Savaşlar dünde vardı.

Bugüne has değil.

Birileri “dünya savaşı çıkar” diye tehdit eder, ilk kez böyle bir tehdit ile karşı karşıya gelmiyoruz. Dünya savaşı çıktığında, bilmeliler ki; bir tek diğerleri değil, o tehdidi savuranlar da aynı dünyada yaşıyor. Kötü son yalnız beni değil onu da bekliyor.

Keşke savaşlar olmasa, barış içinde yaşasak ve herkes kendi inancında özgür, ötekine dayatmadan birlikte yaşayabilse…

Olmadı, olmuyor.

Tanrılaşmak birilerinin iç dünyasında hep var oldu.

Onlara karşı “bir tek ilah var; Allah!” mücadelesi de bitmedi.

Tek aileden, milyarlarca aileye evrilen ve kendi içinde kabilelere bölünen insanlar arasında “benim kabilem, benim kliğim” asabiyeti de oluştu ve sürgit devam ediyor.

Bu yönelime karşı “kavim asabiyetini” kabullenmeyenler, bunun yanlışlığını dile getirenlerde var ve var olmaya devam edecek.

Ne yani, yanıp giden bir ormanın yerine, yeniden ağaçlandırma işinden vaz mı geçelim?

Birileri güçlü, tehditkâr diye insanlığı onların eline ve inisiyatifine mi bırakalım?

Birilerinin nükleer silah gücü var diye, dirilişten, yeniden var oluştan, iyilik yürüyüşünden, kardeşlik ilkelerinden, insanlığa karşı vazifelerimizden, cenneti yaşamak amacımızdan, insanlığa cehennemi yaşatmak isteyenlere direnmekten, bir ve beraber olma istidadından ricat mı edelim?

Kaçış yok. İstemeseniz de şartlar sizi çevreliyor. Birileri istese de hep onların dediği olmayacak.

Zilleti tercih etmeyeceğiz.

İnsanlık izzetini “güçlü çakalların” sömürüsüne bırakmamak gibi bir sorumluluğumuz var.

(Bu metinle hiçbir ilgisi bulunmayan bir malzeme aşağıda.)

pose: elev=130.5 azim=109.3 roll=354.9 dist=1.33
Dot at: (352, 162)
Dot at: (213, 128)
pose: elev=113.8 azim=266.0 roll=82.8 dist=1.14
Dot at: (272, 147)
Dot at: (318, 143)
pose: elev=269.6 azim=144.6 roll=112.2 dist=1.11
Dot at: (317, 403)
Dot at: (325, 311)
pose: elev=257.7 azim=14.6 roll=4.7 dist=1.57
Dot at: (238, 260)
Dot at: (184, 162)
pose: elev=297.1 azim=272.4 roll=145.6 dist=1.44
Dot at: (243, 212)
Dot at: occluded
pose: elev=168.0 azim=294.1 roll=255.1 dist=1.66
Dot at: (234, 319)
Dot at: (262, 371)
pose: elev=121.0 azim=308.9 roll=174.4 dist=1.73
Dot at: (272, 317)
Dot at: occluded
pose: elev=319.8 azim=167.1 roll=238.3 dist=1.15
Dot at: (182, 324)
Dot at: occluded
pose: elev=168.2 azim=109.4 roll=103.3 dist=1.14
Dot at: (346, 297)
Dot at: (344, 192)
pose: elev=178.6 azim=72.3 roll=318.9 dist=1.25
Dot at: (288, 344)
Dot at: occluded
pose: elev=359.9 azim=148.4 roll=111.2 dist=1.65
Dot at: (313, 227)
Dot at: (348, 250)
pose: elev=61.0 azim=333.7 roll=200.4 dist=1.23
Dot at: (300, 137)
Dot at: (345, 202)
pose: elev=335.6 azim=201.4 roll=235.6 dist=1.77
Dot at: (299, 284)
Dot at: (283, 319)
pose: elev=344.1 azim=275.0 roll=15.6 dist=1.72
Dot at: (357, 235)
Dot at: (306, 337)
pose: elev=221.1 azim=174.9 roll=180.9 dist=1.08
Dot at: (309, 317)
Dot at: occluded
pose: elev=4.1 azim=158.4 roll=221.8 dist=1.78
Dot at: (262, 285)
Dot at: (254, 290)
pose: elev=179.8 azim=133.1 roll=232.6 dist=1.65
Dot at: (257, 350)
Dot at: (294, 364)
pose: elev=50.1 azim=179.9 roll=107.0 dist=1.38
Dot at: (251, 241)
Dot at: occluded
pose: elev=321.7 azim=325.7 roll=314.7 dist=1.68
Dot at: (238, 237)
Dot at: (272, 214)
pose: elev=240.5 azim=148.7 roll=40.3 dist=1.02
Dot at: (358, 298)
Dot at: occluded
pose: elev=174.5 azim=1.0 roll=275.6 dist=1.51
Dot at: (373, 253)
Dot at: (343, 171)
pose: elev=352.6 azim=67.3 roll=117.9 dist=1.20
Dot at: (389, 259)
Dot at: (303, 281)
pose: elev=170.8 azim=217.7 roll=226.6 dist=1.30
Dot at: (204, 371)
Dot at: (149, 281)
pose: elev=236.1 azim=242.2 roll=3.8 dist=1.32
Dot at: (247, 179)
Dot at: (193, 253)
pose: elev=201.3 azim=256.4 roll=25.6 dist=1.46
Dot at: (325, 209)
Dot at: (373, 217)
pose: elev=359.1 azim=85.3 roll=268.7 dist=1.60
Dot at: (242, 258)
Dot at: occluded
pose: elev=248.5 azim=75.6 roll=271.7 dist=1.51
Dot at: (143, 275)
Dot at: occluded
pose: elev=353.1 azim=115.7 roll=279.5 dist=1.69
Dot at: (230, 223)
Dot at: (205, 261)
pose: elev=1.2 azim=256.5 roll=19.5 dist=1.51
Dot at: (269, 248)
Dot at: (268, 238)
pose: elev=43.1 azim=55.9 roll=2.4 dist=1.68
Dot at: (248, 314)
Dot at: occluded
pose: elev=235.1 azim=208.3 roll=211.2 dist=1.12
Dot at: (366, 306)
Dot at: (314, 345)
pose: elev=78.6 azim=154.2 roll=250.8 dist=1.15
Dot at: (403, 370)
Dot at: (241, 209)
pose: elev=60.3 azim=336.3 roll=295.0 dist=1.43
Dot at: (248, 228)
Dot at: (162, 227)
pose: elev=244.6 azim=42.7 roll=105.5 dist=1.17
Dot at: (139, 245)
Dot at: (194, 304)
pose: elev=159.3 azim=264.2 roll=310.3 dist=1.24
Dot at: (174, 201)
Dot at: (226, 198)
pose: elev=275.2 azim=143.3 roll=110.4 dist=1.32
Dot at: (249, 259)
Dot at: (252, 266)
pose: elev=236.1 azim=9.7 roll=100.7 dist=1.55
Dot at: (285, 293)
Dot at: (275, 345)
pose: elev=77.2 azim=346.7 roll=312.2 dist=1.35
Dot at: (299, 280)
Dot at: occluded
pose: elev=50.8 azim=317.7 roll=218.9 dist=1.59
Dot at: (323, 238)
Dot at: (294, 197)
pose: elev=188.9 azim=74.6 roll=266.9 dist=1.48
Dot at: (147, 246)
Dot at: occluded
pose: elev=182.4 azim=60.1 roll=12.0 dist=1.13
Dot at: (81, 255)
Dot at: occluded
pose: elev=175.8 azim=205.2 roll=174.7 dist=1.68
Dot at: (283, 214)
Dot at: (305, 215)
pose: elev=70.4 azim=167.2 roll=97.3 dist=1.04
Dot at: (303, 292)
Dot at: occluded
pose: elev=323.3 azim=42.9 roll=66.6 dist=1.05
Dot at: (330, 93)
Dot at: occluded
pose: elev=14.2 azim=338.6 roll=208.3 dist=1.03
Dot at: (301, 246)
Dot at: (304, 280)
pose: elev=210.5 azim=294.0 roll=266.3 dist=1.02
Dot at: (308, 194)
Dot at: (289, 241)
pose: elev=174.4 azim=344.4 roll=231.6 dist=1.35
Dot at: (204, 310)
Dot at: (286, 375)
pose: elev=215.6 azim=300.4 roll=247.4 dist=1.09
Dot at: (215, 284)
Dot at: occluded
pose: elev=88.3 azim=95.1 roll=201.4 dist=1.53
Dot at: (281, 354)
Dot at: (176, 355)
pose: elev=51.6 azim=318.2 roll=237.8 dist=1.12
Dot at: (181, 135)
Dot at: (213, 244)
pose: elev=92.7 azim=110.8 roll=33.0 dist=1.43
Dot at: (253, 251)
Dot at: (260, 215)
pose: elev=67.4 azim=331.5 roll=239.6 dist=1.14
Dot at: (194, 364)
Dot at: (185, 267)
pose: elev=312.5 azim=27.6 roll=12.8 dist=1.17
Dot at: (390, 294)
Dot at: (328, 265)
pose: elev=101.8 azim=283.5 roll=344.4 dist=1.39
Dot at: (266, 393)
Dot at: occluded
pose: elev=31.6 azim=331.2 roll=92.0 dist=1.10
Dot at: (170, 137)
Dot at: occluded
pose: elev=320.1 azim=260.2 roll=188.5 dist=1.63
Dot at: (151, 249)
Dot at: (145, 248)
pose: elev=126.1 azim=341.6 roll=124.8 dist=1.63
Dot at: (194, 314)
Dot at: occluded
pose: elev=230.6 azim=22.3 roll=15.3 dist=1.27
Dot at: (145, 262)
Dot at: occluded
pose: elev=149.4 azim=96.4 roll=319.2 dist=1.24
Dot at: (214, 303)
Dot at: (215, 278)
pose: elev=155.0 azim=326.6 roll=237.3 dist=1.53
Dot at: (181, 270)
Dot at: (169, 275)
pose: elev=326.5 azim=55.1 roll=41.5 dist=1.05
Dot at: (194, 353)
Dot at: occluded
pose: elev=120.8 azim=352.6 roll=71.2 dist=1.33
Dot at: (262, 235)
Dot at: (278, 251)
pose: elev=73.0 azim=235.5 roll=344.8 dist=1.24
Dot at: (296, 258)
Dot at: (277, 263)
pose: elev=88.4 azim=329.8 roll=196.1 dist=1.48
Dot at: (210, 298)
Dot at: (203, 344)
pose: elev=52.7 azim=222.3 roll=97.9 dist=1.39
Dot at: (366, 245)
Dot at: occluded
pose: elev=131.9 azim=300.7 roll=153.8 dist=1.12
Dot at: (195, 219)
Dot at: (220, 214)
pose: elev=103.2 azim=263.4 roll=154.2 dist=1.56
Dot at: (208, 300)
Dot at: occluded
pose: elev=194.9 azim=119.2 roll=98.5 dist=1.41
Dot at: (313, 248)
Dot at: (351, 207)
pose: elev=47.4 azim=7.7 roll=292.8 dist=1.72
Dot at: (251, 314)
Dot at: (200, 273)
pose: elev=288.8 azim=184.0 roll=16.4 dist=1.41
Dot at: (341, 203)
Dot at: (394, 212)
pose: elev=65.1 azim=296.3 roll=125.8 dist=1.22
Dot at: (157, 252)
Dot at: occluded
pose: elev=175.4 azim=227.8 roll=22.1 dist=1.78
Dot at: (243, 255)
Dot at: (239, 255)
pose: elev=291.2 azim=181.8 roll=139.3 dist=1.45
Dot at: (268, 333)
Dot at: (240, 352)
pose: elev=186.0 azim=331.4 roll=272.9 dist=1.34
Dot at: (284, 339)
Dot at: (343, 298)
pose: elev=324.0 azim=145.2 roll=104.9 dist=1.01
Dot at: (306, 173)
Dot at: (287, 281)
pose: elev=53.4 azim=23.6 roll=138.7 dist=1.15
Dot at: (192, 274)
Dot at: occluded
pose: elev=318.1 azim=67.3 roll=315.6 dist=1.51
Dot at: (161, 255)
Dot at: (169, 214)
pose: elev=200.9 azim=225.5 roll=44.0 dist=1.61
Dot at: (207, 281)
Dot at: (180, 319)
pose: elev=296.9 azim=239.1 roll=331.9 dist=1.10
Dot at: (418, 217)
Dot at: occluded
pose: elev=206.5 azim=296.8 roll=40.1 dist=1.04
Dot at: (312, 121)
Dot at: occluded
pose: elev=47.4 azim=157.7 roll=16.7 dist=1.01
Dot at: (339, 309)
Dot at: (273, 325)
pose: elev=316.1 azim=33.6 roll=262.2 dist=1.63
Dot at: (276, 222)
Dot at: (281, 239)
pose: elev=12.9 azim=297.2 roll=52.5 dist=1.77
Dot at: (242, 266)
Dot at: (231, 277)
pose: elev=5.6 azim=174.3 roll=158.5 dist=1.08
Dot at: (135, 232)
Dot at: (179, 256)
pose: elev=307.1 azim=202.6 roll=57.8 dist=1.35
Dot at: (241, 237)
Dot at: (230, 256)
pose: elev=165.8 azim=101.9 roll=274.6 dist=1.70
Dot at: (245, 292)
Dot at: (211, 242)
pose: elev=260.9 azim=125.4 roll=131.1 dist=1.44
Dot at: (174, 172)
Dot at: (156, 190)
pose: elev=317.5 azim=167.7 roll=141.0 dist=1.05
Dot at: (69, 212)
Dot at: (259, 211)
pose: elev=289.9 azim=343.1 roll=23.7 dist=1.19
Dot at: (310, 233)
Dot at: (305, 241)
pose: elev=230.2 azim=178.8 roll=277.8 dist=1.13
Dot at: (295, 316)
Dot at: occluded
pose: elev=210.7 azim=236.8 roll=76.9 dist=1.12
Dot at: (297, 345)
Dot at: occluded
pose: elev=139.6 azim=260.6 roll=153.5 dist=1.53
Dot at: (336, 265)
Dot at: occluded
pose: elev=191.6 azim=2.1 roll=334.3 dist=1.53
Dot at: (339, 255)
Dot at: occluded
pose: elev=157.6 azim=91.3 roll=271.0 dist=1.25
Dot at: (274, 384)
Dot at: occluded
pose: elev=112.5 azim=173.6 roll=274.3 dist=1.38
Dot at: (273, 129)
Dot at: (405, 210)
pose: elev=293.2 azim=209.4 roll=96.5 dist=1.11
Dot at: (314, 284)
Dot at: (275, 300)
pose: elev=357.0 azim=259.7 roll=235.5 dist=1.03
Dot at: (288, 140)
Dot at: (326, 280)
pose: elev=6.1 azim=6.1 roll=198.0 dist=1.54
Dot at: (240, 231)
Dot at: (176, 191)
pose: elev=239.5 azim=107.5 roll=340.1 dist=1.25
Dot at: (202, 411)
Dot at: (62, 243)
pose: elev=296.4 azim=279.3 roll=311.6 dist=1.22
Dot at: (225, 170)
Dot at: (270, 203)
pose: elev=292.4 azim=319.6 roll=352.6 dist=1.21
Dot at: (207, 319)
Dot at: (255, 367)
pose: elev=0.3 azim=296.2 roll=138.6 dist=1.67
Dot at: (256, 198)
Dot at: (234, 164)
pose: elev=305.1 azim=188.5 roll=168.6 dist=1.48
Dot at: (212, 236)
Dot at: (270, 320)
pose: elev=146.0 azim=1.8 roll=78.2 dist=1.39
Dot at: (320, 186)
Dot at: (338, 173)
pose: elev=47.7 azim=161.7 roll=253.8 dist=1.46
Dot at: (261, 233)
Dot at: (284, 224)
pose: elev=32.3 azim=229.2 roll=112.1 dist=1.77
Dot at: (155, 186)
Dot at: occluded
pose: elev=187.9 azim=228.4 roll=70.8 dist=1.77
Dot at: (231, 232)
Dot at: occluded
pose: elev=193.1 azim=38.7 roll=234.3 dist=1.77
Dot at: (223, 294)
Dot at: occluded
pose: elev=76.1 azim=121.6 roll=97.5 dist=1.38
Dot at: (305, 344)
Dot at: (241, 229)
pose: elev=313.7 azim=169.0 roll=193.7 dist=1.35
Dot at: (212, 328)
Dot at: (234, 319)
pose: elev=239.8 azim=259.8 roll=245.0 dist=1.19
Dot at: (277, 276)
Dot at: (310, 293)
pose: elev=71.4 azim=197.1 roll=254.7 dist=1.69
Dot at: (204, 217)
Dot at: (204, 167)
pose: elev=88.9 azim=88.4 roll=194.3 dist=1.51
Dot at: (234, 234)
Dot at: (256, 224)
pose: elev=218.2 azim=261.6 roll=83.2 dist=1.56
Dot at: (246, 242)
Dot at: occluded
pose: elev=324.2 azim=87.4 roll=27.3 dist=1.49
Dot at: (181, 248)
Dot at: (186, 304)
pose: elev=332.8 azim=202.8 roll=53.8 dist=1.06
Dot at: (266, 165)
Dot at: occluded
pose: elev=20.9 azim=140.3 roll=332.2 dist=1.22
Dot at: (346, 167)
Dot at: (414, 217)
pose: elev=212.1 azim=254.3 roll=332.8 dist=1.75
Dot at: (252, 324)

Ortada çözümsüz gibi duran hadiseler zincirine bakarken, herhangi bir sorumluluk anında, kimseyi beklemeden “ben varım, bu sorumluluğu alacak Müslümanların ilkiyim, kimse olmasa da ben varım” demek durumundayız. Yeryüzünü insanlık düşmanlarının inisiyatifine bırakamayız.

Dikkat etmemiz gereken bir nokta daha var; mücadelemizin çalınmasına müsaade etmemek!

Bunun için de, safları oynamamak, araziyi; zalimlerin, yalancıların, müfterilerin, kardeş olamayanların, kardeşlerine karşı kardeşçe davranmayanların, kibir abidelerinin emellerine terk etmemek gerekiyor.

Geçecek bu günler; kendilerini çok güçlü gören düvel de, hakikate kulaklarını tıkayanlar da bir gün aynada kendi sonlarını görecek!

Ve hep birlikte çok şey kaybedeceğiz!

Belki de kimi kaybetmeler aslında kazanmanın yollarını besleyecek!

Vazgeçmek yok!

Mücadele ta ki kıyamet kapıyı çalana dek!